Saulius Krasuckas
f221984d89
Fix niclist.exe crash when writing to string returned by PACKET.DLL (#179)
Seemingly Npcap returns a read-only string and `niclist.exe` tries to
modify (tokenize) it using `strtrok()`.
That results in the crash: #161
Probably related to
https://github.com/the-tcpdump-group/libpcap/pull/949.
Here is my try at fixing this.
For successful modification I propose to use a stack-allocated copy
instead of the original (const) version string.
Now
[packetWin7/Dll/Packet32.cpp#L159](https://github.com/nmap/npcap/blob/a41bc6a/packetWin7/Dll/Packet32.cpp#L159)
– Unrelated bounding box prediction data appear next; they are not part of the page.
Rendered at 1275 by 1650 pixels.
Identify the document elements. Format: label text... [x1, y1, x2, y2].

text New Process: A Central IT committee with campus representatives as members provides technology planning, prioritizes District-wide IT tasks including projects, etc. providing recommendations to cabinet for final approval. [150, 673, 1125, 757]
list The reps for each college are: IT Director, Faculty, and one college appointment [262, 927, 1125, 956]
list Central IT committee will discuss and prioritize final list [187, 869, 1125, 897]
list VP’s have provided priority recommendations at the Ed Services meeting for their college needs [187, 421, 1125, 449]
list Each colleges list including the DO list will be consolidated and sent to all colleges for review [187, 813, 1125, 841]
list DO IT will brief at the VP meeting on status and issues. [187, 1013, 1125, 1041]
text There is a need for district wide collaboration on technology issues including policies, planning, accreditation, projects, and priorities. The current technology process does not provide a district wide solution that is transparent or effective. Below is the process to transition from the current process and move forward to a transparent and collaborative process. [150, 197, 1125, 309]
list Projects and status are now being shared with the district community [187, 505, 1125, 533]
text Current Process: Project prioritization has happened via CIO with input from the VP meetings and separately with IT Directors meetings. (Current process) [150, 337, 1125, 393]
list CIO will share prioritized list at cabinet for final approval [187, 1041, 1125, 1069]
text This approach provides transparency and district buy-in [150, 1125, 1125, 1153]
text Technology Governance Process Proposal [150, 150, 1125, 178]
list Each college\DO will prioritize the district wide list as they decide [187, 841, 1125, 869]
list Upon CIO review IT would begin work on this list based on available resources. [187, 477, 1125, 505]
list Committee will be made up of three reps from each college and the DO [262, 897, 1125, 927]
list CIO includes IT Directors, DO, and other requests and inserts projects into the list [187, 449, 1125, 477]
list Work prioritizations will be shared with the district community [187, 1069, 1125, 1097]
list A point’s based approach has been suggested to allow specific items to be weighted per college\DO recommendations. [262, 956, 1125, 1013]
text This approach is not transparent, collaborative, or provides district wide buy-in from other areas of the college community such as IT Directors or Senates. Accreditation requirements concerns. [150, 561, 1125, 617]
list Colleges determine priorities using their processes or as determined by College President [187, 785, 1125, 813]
seems to initialize `const char PacketLibraryVersion[]` from the define
`WINPCAP_VER_STRING`, which seems to be of arbitrary length:
```
__declspec(dllexport) const char PacketLibraryVersion[] = WINPCAP_VER_STRING;
```
Let's search for the longest string present in their repo:
```
$ git log -u version.h | awk 'BEGIN { FPAT="(([^ \t]+)?(\"[^\"]+\")?)+" } /^.*define.+WINPCAP_VER_STRING.+[0-9]/ { gsub(/"/, "", $NF); print $NF }' | sort -Vu | while read; do printf "%4s %s\n" ${#REPLY} "${REPLY}"; done | sort -n
4 0.01
4 0.03
4 0.04
4 0.05
4 0.06
4 0.07
4 0.08
4 0.09
4 0.10
4 0.11
4 0.78
4 0.80
4 0.81
4 0.82
4 0.83
4 0.84
4 0.85
4 0.86
4 0.90
4 0.91
4 0.92
4 0.93
4 0.94
4 0.95
4 0.96
4 0.97
4 0.98
4 1.00
4 1.10
4 1.20
4 1.30
4 1.31
4 1.40
4 1.50
4 1.55
4 1.60
4 1.70
4 1.71
4 1.72
4 1.73
4 1.74
4 1.75
4 1.76
4 1.77
4 1.78
5 0.991
5 0.992
5 0.993
5 0.994
5 0.995
5 0.996
5 0.997
6 0.9981
6 0.9982
6 0.9983
6 0.9984
6 0.9985
6 0.9986
6 0.9987
6 0.9988
6 0.9989
6 0.9990
6 0.9991
6 0.9992
6 0.9993
6 0.9994
6 0.9995
6 0.9996
6 0.9997
7 0.08 r8
7 0.08 r9
7 0.09 r2
7 0.09 r3
7 0.09 r4
7 0.09 r5
7 0.09 r6
7 0.09 r7
7 0.09 r8
7 0.09 r9
7 0.10 r2
7 0.10 r3
7 0.10 r4
7 0.10 r5
7 0.10 r6
7 0.10 r7
7 0.10 r8
7 0.10 r9
7 0.78 r2
7 0.78 r3
7 0.78 r4
7 0.78 r5
7 0.99-r1
7 0.99-r2
7 0.99-r3
7 0.99-r4
7 0.99-r5
7 0.99-r6
7 0.99-r7
7 0.99-r8
7 0.99-r9
8 0.08 r10
8 0.09 r10
8 0.09 r11
8 0.09 r12
8 0.09 r13
8 0.10 r10
8 0.10 r11
8 0.10 r12
8 0.10 r13
8 0.10 r14
8 0.10 r15
8 0.10 r16
8 0.10 r17
8 0.10 r18
10 4.1.0.2980
10 4.1.0.3001
```
So it's 10 characters. (Sorry for the long Bash one-liner)
Also I visited the older code from WinPcap, and it seems it used a
64-byte long string:
[packetNtx/Dll/Packet32.c#L105](https://github.com/wireshark/winpcap/blob/267327e/packetNtx/Dll/Packet32.c#L105)
```
char PacketLibraryVersion[64];
```
So I assumed it's safe to allocate the same on stack.